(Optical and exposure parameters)
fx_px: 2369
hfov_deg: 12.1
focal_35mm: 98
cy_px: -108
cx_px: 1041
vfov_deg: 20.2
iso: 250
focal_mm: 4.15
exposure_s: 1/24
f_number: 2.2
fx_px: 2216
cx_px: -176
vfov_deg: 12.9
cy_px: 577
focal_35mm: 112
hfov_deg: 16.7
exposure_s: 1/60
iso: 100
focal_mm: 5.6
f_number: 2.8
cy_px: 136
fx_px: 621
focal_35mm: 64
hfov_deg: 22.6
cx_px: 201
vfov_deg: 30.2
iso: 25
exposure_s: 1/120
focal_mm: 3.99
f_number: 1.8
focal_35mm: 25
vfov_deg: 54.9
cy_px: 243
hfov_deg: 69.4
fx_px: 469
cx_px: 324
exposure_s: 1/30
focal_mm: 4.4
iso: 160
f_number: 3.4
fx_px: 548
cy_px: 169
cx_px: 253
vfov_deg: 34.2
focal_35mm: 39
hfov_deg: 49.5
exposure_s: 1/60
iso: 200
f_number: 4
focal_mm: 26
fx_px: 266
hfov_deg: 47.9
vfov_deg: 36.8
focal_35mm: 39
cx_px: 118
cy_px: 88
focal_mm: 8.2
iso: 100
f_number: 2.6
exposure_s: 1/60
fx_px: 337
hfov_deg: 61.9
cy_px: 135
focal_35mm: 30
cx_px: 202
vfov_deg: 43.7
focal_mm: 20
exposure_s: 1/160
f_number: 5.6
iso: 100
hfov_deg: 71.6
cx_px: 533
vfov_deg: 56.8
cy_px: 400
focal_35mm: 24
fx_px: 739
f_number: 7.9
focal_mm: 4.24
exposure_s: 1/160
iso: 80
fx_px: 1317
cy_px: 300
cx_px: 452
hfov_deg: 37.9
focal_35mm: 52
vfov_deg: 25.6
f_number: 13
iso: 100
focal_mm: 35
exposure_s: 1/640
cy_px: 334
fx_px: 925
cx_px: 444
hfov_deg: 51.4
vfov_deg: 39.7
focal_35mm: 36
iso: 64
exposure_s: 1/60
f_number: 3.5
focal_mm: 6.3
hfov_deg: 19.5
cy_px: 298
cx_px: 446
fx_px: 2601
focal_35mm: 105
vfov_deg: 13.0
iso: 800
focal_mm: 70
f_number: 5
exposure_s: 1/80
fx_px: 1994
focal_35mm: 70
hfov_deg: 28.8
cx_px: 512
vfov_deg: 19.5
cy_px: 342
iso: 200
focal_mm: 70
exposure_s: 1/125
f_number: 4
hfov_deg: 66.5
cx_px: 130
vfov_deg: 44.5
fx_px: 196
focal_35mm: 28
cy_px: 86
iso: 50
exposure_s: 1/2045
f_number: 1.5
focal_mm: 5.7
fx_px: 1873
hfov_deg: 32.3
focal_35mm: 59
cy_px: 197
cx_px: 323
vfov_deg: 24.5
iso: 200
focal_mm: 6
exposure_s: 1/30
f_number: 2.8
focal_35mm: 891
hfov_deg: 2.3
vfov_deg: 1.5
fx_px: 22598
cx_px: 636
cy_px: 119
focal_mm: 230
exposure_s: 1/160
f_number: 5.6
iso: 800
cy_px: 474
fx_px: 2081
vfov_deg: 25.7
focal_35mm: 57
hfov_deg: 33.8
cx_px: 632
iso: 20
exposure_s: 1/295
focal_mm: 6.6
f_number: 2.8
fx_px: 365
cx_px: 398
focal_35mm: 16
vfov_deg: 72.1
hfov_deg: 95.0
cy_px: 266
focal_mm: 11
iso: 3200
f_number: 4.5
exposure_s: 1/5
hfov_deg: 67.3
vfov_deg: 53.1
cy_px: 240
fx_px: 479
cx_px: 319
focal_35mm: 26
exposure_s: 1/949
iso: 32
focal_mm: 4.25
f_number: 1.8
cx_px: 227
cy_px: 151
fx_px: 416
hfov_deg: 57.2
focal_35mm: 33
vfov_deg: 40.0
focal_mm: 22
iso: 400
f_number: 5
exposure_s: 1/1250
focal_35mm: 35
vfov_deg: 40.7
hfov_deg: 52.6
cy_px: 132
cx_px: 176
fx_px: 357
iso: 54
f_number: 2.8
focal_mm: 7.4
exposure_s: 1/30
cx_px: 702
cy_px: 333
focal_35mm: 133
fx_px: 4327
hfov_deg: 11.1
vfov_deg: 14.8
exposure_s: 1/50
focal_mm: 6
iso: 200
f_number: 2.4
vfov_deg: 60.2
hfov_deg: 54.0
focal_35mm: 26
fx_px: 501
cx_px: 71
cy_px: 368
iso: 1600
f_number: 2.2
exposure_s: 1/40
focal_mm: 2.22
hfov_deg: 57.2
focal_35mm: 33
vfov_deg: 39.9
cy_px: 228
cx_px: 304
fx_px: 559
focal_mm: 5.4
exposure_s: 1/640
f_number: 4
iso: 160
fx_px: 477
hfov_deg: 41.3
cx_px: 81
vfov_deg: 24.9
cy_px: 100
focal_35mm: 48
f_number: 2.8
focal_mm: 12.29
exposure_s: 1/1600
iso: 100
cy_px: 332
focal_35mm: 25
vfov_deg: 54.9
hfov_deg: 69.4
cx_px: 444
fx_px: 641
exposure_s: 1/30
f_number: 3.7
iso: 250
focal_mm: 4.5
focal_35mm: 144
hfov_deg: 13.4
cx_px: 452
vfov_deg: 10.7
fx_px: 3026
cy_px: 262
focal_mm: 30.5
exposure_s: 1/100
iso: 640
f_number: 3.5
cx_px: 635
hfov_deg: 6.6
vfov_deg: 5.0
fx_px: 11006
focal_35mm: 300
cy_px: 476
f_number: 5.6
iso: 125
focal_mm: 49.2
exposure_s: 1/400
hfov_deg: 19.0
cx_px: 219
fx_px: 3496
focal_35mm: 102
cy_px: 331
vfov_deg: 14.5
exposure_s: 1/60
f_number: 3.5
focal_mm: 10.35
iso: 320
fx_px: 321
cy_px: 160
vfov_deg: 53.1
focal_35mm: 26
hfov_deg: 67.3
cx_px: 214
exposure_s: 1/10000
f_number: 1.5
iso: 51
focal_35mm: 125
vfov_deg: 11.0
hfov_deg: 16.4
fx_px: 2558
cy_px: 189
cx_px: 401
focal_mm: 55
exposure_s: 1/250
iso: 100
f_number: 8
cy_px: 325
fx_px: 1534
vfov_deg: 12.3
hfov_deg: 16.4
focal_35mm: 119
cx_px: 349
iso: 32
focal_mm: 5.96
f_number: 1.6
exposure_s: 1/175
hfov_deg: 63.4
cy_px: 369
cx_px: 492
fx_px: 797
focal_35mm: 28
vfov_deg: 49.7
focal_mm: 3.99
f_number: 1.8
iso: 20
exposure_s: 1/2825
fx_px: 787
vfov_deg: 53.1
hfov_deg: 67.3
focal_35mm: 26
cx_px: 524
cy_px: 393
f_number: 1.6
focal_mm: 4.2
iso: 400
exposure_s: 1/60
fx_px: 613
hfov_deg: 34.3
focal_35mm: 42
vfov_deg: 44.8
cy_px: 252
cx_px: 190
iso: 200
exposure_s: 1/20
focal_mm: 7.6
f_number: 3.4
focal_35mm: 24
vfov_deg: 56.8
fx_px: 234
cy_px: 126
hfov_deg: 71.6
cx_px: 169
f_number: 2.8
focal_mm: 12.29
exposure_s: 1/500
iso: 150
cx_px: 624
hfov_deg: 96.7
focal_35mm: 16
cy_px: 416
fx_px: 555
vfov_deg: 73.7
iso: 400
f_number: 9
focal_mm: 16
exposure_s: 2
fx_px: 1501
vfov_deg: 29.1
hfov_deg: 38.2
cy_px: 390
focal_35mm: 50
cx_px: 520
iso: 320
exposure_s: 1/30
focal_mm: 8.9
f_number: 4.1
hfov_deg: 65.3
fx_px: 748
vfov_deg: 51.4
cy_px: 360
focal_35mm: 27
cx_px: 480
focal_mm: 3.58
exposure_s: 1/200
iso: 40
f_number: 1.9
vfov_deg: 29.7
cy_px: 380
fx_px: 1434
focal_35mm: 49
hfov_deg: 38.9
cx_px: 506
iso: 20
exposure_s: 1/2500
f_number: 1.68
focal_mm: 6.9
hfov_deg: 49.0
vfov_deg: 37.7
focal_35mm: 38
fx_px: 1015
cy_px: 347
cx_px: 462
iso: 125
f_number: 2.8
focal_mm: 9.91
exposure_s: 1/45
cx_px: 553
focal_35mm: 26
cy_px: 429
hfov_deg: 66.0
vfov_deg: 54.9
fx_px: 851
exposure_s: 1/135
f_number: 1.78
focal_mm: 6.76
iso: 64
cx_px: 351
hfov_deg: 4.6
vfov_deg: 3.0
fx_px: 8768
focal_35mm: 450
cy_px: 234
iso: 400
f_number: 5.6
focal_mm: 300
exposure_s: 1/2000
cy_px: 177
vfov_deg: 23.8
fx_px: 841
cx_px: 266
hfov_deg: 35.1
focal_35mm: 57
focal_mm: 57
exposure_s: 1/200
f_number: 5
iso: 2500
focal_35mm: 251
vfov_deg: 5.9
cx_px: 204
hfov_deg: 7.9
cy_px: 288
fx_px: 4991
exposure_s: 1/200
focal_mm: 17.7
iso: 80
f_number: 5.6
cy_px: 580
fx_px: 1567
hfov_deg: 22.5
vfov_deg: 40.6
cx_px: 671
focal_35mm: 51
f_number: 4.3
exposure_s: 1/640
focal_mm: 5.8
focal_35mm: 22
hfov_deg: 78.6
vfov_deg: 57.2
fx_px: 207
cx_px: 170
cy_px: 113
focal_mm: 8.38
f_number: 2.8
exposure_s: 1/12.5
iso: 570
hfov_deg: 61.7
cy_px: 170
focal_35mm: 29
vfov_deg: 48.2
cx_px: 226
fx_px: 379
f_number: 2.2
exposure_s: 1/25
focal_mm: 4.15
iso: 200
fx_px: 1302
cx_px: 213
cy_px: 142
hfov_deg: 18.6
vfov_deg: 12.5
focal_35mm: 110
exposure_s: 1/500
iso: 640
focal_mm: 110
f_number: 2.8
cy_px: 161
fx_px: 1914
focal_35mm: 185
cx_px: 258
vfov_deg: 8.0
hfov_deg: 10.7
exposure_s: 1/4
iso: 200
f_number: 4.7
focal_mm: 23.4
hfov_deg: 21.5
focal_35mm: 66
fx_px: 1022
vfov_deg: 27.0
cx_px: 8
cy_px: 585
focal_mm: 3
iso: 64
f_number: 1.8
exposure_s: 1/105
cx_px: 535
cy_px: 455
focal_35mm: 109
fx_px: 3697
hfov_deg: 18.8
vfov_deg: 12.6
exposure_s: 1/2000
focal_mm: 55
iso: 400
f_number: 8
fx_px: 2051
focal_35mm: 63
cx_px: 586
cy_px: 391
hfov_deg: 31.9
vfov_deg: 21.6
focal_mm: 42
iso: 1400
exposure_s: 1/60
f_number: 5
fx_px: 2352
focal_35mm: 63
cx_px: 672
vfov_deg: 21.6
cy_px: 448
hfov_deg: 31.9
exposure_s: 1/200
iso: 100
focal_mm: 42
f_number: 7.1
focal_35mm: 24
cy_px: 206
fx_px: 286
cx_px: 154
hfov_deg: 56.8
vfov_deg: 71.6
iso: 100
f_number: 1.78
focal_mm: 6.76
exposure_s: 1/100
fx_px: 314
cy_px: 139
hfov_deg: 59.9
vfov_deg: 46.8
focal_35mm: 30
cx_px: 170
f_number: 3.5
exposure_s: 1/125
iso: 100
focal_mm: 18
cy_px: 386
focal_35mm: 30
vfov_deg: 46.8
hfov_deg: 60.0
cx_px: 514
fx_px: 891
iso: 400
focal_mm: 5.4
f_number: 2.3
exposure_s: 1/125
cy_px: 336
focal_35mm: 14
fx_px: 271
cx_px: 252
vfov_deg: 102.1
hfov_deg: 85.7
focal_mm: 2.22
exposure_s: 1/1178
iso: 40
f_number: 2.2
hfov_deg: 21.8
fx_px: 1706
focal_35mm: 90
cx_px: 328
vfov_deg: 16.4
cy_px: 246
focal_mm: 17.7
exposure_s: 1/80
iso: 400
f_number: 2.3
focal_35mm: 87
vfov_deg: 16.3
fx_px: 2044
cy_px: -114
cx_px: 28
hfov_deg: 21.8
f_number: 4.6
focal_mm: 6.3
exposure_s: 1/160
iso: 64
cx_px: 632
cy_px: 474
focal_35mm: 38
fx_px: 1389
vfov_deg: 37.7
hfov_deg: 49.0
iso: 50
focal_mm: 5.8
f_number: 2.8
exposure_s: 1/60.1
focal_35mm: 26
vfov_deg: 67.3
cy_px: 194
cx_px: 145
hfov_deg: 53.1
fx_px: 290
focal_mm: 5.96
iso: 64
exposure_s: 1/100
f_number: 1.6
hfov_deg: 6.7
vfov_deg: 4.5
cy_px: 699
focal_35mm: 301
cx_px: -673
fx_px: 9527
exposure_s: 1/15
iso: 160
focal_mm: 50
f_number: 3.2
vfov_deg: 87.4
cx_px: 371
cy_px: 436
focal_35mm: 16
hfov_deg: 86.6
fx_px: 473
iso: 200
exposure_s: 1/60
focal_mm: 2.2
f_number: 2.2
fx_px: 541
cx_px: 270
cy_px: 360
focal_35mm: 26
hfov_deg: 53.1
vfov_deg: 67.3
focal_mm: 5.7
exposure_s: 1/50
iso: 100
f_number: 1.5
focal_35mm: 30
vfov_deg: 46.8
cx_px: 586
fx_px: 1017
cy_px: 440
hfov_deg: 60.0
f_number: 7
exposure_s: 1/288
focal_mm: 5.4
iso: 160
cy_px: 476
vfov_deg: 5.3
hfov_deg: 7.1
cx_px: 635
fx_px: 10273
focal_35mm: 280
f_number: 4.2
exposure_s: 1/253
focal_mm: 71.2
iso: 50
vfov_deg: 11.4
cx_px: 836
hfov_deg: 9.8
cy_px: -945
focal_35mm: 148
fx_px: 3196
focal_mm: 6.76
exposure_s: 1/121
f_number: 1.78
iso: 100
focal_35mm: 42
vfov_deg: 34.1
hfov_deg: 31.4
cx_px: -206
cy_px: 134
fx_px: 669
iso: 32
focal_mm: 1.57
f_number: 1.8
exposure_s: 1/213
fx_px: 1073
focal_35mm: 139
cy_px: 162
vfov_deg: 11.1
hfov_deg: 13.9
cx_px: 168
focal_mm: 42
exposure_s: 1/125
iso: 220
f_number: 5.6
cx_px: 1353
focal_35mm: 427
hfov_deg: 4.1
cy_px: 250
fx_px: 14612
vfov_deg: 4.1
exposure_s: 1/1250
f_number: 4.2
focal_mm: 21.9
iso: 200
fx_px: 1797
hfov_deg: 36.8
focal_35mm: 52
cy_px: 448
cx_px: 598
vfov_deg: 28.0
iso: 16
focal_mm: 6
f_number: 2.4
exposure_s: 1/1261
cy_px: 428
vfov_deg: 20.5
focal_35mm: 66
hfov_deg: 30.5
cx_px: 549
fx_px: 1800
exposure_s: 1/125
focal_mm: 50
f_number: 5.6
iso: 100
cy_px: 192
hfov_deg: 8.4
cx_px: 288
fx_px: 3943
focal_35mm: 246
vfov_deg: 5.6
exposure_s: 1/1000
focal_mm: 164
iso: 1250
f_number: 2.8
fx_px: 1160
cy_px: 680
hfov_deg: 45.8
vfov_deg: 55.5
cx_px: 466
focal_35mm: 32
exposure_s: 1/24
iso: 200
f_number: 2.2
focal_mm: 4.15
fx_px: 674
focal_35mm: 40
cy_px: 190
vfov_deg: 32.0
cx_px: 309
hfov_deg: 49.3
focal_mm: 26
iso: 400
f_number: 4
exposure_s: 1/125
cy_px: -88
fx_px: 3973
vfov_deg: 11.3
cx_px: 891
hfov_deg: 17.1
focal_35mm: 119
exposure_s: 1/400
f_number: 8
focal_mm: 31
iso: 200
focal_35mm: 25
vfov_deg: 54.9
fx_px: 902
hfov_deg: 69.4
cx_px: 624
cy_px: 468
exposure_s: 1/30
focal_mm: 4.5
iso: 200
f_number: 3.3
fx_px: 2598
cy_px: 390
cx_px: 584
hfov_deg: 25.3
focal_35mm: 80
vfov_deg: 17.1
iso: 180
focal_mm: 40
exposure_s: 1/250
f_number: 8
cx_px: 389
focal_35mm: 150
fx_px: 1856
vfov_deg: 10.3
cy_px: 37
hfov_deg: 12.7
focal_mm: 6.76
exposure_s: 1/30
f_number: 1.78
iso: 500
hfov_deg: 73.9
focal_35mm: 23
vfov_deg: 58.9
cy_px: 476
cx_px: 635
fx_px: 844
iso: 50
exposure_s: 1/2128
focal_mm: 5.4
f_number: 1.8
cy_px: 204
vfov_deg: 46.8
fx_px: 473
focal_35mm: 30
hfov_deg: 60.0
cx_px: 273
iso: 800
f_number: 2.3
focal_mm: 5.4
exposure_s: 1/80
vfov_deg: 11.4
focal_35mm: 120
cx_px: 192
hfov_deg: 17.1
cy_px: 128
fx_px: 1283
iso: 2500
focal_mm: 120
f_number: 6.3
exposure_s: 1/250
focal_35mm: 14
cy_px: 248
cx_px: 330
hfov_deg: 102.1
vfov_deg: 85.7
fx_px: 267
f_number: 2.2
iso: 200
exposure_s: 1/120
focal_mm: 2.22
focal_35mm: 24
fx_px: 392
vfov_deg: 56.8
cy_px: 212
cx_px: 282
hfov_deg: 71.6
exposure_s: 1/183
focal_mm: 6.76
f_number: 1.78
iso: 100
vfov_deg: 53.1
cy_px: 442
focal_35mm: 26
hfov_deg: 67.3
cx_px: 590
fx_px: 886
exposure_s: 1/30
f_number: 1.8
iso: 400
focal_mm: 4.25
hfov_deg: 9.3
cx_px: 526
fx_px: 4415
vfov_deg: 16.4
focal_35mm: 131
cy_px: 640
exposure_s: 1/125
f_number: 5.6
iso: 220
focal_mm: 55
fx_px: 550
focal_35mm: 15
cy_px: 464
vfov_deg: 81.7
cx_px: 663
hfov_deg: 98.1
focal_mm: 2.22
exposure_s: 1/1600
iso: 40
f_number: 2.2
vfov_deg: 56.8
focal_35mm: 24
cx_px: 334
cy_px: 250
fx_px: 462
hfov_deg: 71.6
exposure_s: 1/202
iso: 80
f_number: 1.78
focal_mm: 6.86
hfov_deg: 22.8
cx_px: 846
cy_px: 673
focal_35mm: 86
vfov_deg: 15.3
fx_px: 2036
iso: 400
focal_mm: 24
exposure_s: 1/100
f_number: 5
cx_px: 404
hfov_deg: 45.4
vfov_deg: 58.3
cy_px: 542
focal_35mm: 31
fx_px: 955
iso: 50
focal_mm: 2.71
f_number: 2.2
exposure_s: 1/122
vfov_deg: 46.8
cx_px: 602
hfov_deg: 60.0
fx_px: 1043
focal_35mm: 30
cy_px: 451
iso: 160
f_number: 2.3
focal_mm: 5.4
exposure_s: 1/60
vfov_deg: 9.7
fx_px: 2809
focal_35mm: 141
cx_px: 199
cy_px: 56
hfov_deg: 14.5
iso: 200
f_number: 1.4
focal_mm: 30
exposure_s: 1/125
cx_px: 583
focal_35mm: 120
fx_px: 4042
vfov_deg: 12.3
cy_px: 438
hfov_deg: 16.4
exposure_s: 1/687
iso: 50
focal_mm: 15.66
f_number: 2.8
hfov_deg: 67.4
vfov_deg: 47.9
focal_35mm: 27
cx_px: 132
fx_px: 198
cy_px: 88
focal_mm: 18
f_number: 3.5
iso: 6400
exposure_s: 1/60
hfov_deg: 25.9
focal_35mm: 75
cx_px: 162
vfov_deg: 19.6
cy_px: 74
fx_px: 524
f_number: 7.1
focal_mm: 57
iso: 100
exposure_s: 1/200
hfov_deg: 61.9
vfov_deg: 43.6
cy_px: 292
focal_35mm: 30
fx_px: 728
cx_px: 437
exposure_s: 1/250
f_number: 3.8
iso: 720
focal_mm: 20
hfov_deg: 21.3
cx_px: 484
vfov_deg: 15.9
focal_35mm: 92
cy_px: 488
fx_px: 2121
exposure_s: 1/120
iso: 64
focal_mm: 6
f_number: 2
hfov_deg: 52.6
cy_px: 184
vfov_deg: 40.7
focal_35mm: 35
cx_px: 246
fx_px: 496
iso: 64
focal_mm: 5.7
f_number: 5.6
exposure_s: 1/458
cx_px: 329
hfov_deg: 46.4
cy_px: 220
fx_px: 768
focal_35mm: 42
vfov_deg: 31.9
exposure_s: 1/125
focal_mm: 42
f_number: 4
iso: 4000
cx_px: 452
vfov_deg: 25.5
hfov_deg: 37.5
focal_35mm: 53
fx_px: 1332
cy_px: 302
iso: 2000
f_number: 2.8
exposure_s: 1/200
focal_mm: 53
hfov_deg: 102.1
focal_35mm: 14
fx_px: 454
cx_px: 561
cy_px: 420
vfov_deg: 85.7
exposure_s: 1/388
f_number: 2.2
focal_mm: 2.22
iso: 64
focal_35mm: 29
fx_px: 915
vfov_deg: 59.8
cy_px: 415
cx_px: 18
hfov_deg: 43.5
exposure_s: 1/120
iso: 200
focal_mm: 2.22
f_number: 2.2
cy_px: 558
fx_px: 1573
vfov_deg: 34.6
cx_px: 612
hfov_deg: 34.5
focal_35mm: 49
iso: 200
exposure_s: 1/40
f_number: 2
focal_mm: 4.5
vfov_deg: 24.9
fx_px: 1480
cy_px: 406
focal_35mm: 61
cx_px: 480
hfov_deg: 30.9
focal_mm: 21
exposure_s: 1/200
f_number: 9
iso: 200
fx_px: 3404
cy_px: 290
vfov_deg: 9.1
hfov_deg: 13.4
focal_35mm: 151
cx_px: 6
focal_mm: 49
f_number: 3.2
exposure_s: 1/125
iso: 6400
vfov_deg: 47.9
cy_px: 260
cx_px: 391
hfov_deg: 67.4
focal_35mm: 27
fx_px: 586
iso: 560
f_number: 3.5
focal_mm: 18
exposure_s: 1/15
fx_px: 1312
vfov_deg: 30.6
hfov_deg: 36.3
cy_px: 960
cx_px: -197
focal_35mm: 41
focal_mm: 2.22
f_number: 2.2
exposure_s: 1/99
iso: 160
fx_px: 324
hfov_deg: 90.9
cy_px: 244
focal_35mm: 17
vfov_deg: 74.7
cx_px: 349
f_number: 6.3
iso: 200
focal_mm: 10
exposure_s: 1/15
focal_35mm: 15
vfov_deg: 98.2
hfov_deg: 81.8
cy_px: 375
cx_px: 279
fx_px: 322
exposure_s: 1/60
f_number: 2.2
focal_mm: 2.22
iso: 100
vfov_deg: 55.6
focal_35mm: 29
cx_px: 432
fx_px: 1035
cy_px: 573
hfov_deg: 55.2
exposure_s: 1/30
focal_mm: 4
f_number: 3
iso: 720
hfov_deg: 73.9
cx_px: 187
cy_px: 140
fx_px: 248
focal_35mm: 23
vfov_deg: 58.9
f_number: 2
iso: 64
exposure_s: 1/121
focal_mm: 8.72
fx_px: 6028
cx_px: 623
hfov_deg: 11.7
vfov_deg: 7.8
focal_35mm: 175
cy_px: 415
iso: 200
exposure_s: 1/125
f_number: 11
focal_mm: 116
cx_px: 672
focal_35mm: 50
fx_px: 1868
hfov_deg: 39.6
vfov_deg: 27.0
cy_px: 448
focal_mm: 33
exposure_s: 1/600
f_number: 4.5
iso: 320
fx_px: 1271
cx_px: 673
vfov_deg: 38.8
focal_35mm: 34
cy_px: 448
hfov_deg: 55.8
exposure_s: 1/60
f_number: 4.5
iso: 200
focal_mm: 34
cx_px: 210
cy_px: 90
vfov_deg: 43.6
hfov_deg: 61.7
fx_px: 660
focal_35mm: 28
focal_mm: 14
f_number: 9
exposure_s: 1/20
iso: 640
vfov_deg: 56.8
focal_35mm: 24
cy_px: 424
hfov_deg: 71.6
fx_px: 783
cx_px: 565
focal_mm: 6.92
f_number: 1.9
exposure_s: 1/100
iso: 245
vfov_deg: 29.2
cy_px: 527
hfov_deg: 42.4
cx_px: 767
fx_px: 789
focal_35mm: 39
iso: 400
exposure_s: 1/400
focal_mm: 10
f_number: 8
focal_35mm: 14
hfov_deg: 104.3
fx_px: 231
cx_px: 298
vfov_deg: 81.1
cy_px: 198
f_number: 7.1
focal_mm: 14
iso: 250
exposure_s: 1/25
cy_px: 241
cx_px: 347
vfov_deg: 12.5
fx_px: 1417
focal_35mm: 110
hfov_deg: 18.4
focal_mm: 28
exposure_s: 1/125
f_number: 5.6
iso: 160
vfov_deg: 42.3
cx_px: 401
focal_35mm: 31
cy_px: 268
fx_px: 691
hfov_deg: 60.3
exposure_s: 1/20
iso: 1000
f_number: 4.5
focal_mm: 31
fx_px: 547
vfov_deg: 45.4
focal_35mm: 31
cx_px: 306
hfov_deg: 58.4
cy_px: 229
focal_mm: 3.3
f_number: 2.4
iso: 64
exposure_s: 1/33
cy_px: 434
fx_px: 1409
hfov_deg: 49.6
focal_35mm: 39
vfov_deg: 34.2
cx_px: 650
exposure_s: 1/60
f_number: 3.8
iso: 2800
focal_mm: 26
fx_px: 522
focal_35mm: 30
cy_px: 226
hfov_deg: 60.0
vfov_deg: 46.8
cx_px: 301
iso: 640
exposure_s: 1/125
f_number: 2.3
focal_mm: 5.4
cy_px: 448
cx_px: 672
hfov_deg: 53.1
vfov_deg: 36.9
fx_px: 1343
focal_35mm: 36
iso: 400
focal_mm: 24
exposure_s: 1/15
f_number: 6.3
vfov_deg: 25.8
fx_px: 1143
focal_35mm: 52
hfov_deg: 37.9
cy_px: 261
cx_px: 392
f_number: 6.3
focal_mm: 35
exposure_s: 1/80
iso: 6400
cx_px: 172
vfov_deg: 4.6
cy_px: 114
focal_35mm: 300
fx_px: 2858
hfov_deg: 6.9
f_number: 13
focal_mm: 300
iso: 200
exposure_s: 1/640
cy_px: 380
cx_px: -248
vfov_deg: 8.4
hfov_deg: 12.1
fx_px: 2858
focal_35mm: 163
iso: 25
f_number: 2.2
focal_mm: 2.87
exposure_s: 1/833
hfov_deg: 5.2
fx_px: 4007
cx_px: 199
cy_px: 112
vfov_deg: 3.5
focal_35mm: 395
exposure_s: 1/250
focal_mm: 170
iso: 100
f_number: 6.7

* WHAT YOU HAVE TO DO
The line above containing "vfov_deg: 5.0", the line containing "f_number: 4.1", and every line between them are to be transcribed exactly; no other line is wanted.

* EXERCISE OUTPUT
vfov_deg: 5.0
fx_px: 11006
focal_35mm: 300
cy_px: 476
f_number: 5.6
iso: 125
focal_mm: 49.2
exposure_s: 1/400
hfov_deg: 19.0
cx_px: 219
fx_px: 3496
focal_35mm: 102
cy_px: 331
vfov_deg: 14.5
exposure_s: 1/60
f_number: 3.5
focal_mm: 10.35
iso: 320
fx_px: 321
cy_px: 160
vfov_deg: 53.1
focal_35mm: 26
hfov_deg: 67.3
cx_px: 214
exposure_s: 1/10000
f_number: 1.5
iso: 51
focal_35mm: 125
vfov_deg: 11.0
hfov_deg: 16.4
fx_px: 2558
cy_px: 189
cx_px: 401
focal_mm: 55
exposure_s: 1/250
iso: 100
f_number: 8
cy_px: 325
fx_px: 1534
vfov_deg: 12.3
hfov_deg: 16.4
focal_35mm: 119
cx_px: 349
iso: 32
focal_mm: 5.96
f_number: 1.6
exposure_s: 1/175
hfov_deg: 63.4
cy_px: 369
cx_px: 492
fx_px: 797
focal_35mm: 28
vfov_deg: 49.7
focal_mm: 3.99
f_number: 1.8
iso: 20
exposure_s: 1/2825
fx_px: 787
vfov_deg: 53.1
hfov_deg: 67.3
focal_35mm: 26
cx_px: 524
cy_px: 393
f_number: 1.6
focal_mm: 4.2
iso: 400
exposure_s: 1/60
fx_px: 613
hfov_deg: 34.3
focal_35mm: 42
vfov_deg: 44.8
cy_px: 252
cx_px: 190
iso: 200
exposure_s: 1/20
focal_mm: 7.6
f_number: 3.4
focal_35mm: 24
vfov_deg: 56.8
fx_px: 234
cy_px: 126
hfov_deg: 71.6
cx_px: 169
f_number: 2.8
focal_mm: 12.29
exposure_s: 1/500
iso: 150
cx_px: 624
hfov_deg: 96.7
focal_35mm: 16
cy_px: 416
fx_px: 555
vfov_deg: 73.7
iso: 400
f_number: 9
focal_mm: 16
exposure_s: 2
fx_px: 1501
vfov_deg: 29.1
hfov_deg: 38.2
cy_px: 390
focal_35mm: 50
cx_px: 520
iso: 320
exposure_s: 1/30
focal_mm: 8.9
f_number: 4.1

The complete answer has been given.